Japan Lifts COVID Restrictions Monday, Preps for Tourism

Quasi-emergency measures will end next week, says Prime Minister Kishida.

QUICK FACTS:
  • Japan’s government will fully lift the COVID-19 quasi-emergency measures currently covering 18 of the country’s 47 prefectures when they expire on Monday, Prime Minister Fumio Kishida announced during a Wednesday news conference, The Japan Times reports.
  • Kishida pointed to improvement in Japan’s infection rate across the country at a liaison meeting Tuesday between the government and the ruling bloc. “We’ll move toward exiting the sixth wave of infections,” he said.
  • The Kishida government had also cited an increase in the number of vaccinated people, the low risk of severe illness posed by the omicron variant, and the need to fully resume economic activities to boost the economy.
  • “We have met the state-set requirements for ending quasi-emergency measures in all indicators,” Tokyo Gov. Yuriko Koike said in a request to the central government Tuesday. “We’re not in a situation to extend the measures.”
JAPAN PREPPING FOR MORE TRAVEL:
  • The Japanese government is preparing to expand subsidies for local travel on April 1, in expectation of a resumption of its “Go To Travel” campaign, launched in July 2020, aimed at aiding the pandemic-hit domestic tourism sector, Japan Times notes.
  • The subsidies currently apply to trips within each prefecture, but they will also apply to travel across prefectural borders within the same regional block.

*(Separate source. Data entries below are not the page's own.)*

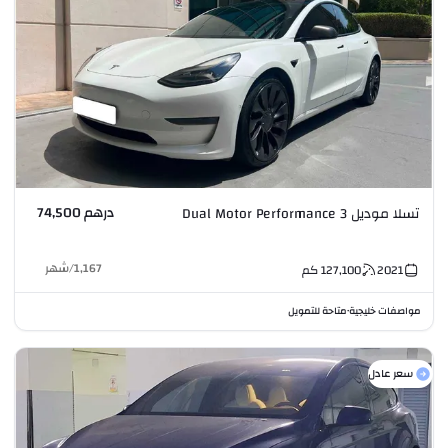
درهم 74,500
تسلا موديل 3 Dual Motor Performance
1,167
/
شهر
2021
127,100
كم
مواصفات خليجية
متاحة للتمويل
•
سعر عادل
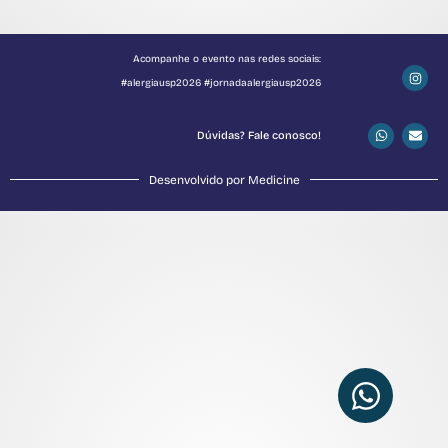
Acompanhe o evento nas redes sociais:
#alergiausp2026 #jornadaalergiausp2026
Dúvidas? Fale conosco!
Desenvolvido por Medicine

  • Many business operators in the tourism industry will rely on the Go To Travel campaign, and the Kishida administration is trying to resume it as quickly as possible in order to win support for the ruling coalition in this summer’s House of Councilors election.
  • Chief cabinet secretary Hirokazu Matsuno said on Feb. 28 that the government will gradually increase international traffic by reviewing “infection situations in Japan and abroad, as well as the demand of Japanese nationals returning,” The Epoch Times reports.
BACKGROUND:
  • Japan’s move comes after the 18 prefectures decided not to seek a quasi-emergency extension, Japan Times reports.
  • Professor Hitoshi Oshitani of Tohoku University, who is also a lead adviser on the government’s pandemic response, said that while the current Omicron wave is not over in Japan, the COVID-19 measures may no longer be effective at controlling public behavior, Epoch Times notes.